TEXTAUSZUG:
>>>
Süddeutsche Zeitung

Aying:Städtebau im Idyll

Lesezeit: 2 min

Die Gemeinde macht sich geräuschlos auf den Weg in die Zukunft. Bürgermeister und Gemeinderat suchen das Gespräch mit den Bürgern und zeigen sich bei Widerstand auch mal flexibel. Dabei sieht der neue Flächennutzungsplan sogar ein Bevölkerungswachstum von 22 Prozent vor

Von Martin Mühlfenzl, Aying

Die Gemeinde Aying ist auf so vielfältige Weise eine sehr eigene. Vor allem, weil es "die" Gemeinde eigentlich gar nicht gibt. Aus 19 Gemeindeteilen besteht die flächenmäßig zweitgrößte Kommune im Landkreis München - und der Großhelfendorfer versteht sich halt auch eher als Großhelfendorfer denn als Ayinger. Der Peißer geht in St. Nikolaus zur Kirche und eben nicht nach St. Emmeran im Pfarrdorf Kleinhelfendorf. Und der Graßer ist fast genau so schnell im Haflhof in Münster wie im eigenen Rathaus im Hauptort Aying.

Wenn es aber darum geht, die Zukunft der eigenen Gemeinde - oder besser gesagt: aller Gemeindeteile - mitzugestalten, sind sie dabei. Die Ayinger, Helfendorfer, Peißer und Graßer. Bei Workshops, Bürgerversammlungen und in großer Zahl im Gemeinderat wie am Dienstagabend

Das Gremium ist mittendrin, einen neuen Flächennutzungsplan auszuarbeiten. Ein für zehn bis 15 Jahre gültiges, städtebauliches Programm, mit dem die Entwicklung des Ortes geregelt werden soll.

In Diskussionen, bei den immer wieder die Bürger einbezogen wurden, hat der Gemeinderat in Zusammenarbeit mit dem Planungsverband Äußerer Wirtschaftsraum München bereits zwei zentrale Ziele entwickelt. Erstens: Die Gemeinde wird wachsen, moderat, aber doch schneller, als mancher es für möglich gehalten hat. Und zwar um etwa 1200 Menschen in 15 Jahren - sowie um 600 bis 650 Arbeitsplätze im selben Zeitraum. Ende vergangenen Jahres hatte Aying etwa 5300 Einwohner. Kommen alle zwölf Monate etwa 80 Neubürger hinzu, wird die Einwohnerzahl bis ins Jahr 2033 auf 6500 Menschen zulegen - also um etwas mehr als 22 Prozent.
<<<
AUFGABENZIEL: Bearbeite den Artikel über Aying im Abschnitt beginnend bei "Das Gremium ist" und endend bei "mehr als 22 Prozent.": Gib diesen Abschnitt erneut wieder und ersetze darin "Flächennutzungsplan" durch "Bebauungsplan".

MATERIAL:
>>>
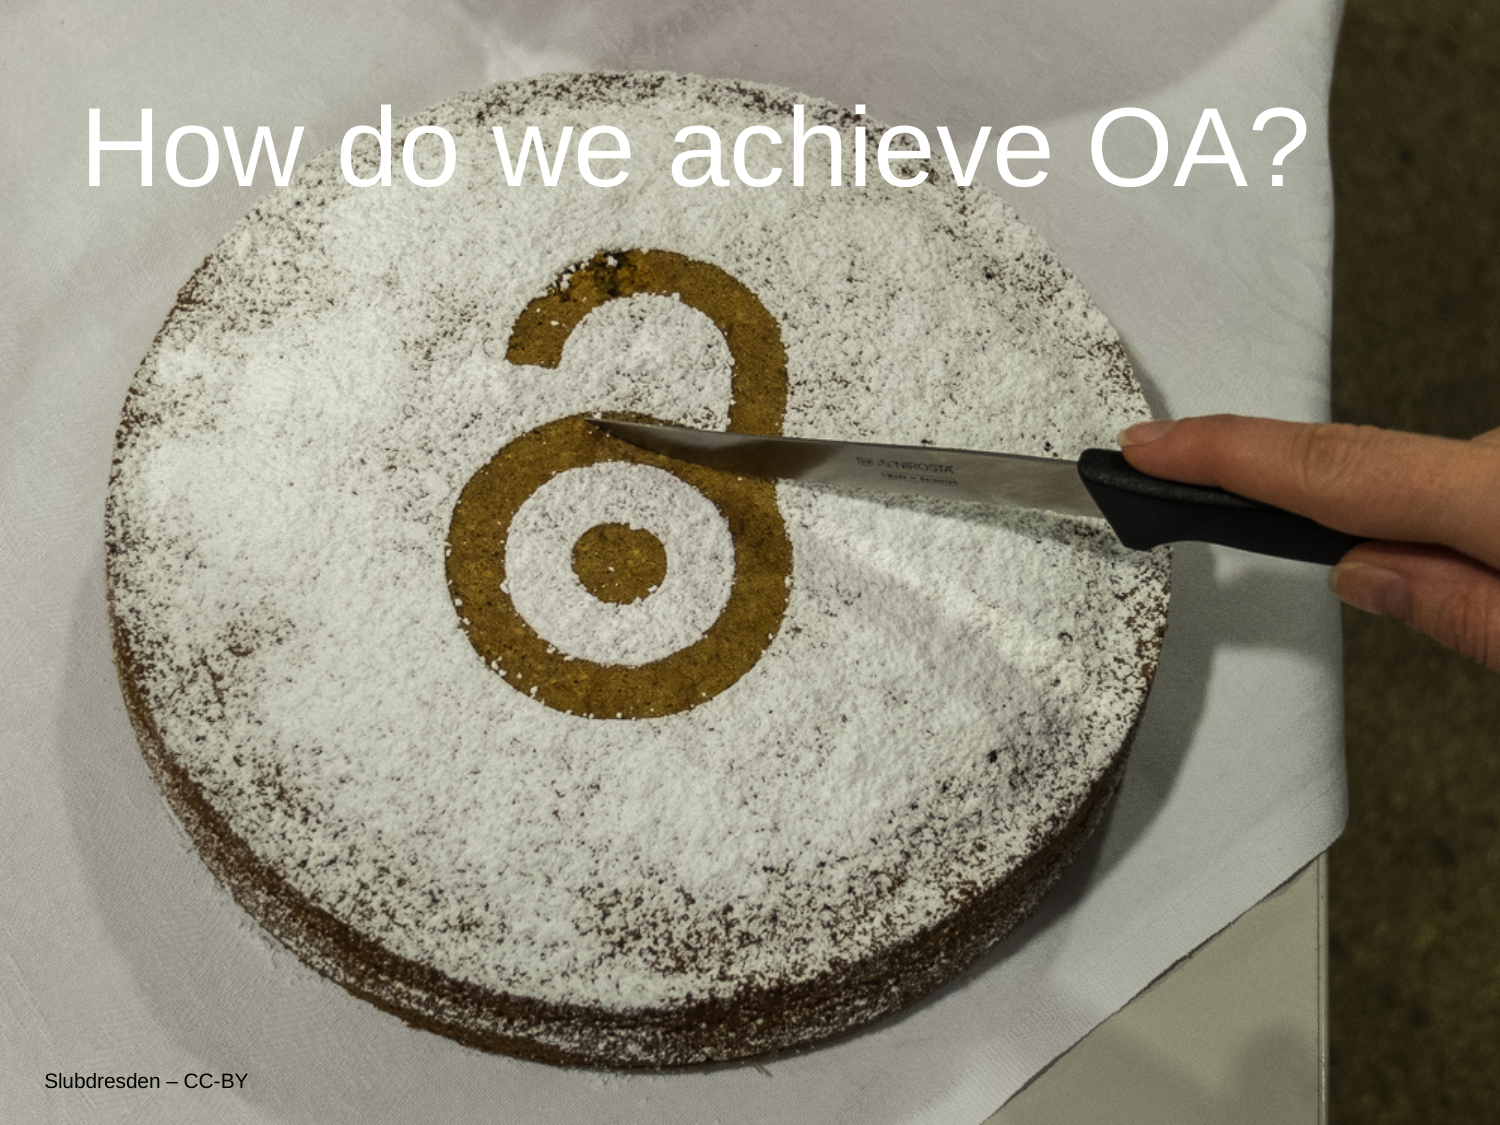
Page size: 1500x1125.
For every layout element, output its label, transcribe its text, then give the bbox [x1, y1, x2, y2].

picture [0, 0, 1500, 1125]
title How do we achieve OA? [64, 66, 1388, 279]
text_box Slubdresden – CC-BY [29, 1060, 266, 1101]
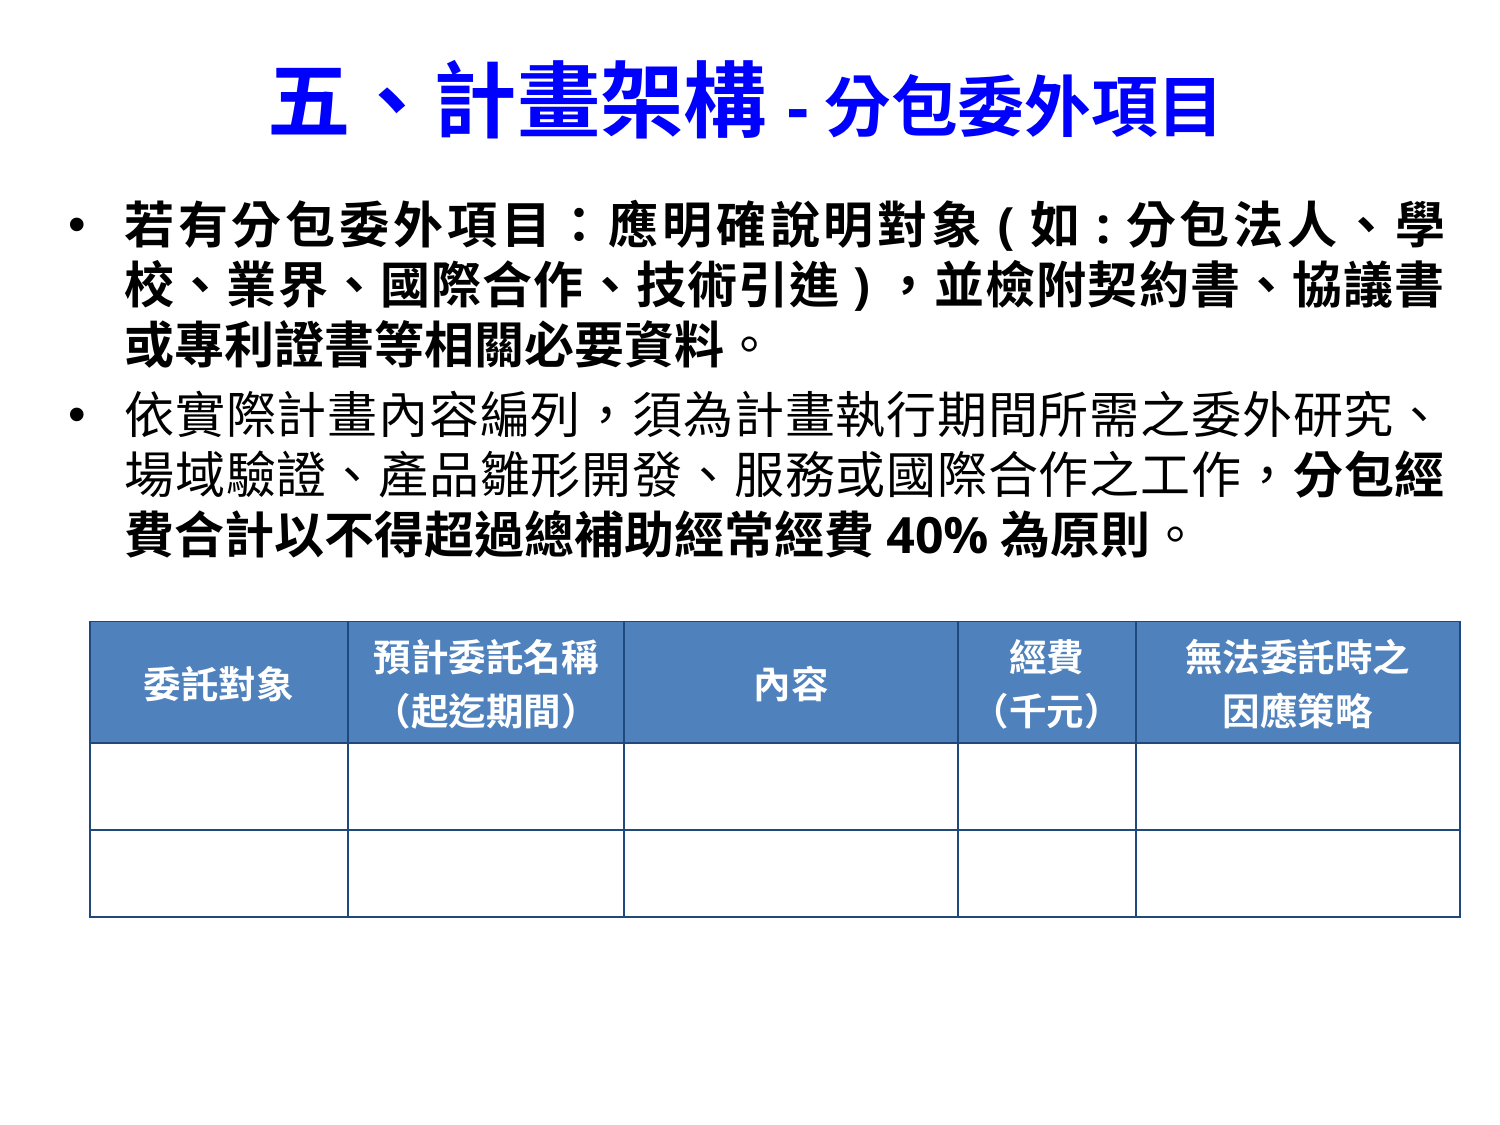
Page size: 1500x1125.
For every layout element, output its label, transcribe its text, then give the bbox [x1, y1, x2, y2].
<<<
>>>
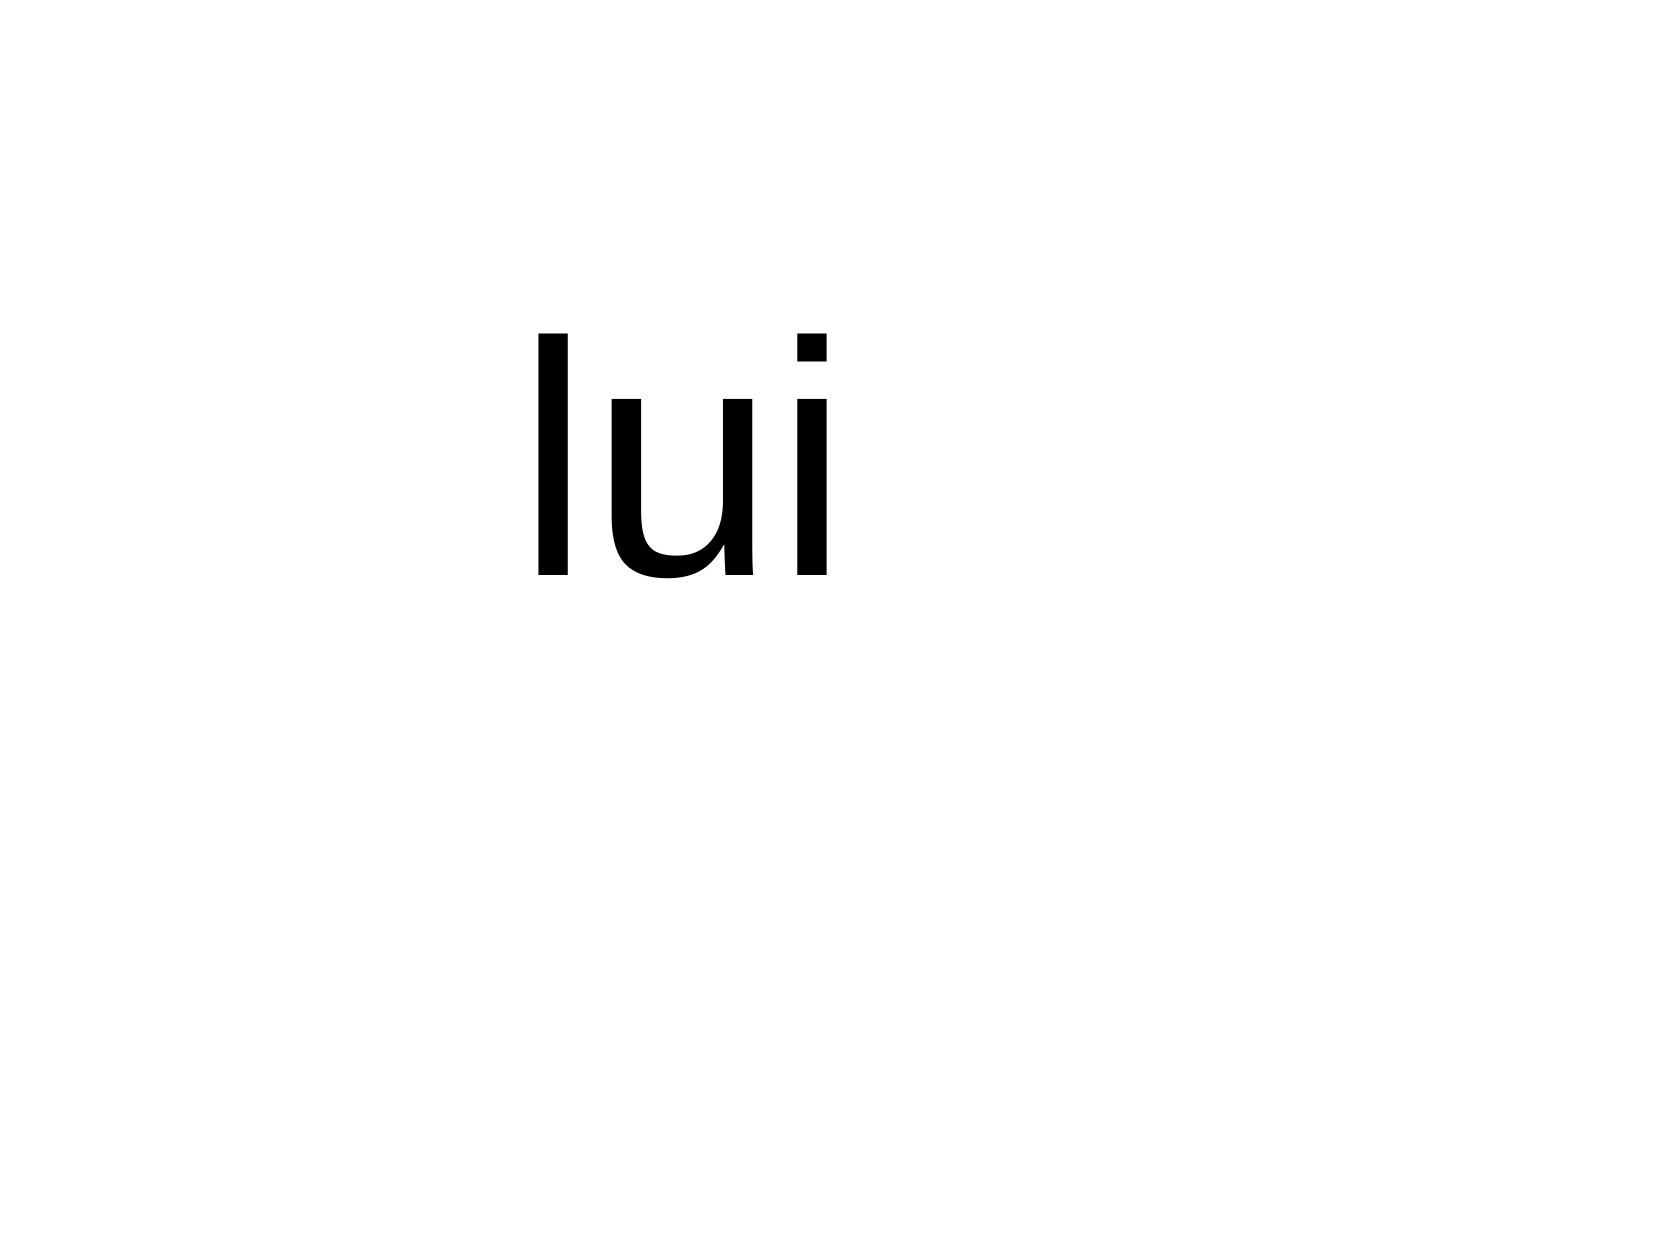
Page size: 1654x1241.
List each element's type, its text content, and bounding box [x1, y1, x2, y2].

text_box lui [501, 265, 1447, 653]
<<<
RICHTIGE LÖSUNG:
Das Gremium ist mittendrin, einen neuen Bebauungsplan auszuarbeiten. Ein für zehn bis 15 Jahre gültiges, städtebauliches Programm, mit dem die Entwicklung des Ortes geregelt werden soll.

In Diskussionen, bei den immer wieder die Bürger einbezogen wurden, hat der Gemeinderat in Zusammenarbeit mit dem Planungsverband Äußerer Wirtschaftsraum München bereits zwei zentrale Ziele entwickelt. Erstens: Die Gemeinde wird wachsen, moderat, aber doch schneller, als mancher es für möglich gehalten hat. Und zwar um etwa 1200 Menschen in 15 Jahren - sowie um 600 bis 650 Arbeitsplätze im selben Zeitraum. Ende vergangenen Jahres hatte Aying etwa 5300 Einwohner. Kommen alle zwölf Monate etwa 80 Neubürger hinzu, wird die Einwohnerzahl bis ins Jahr 2033 auf 6500 Menschen zulegen - also um etwas mehr als 22 Prozent.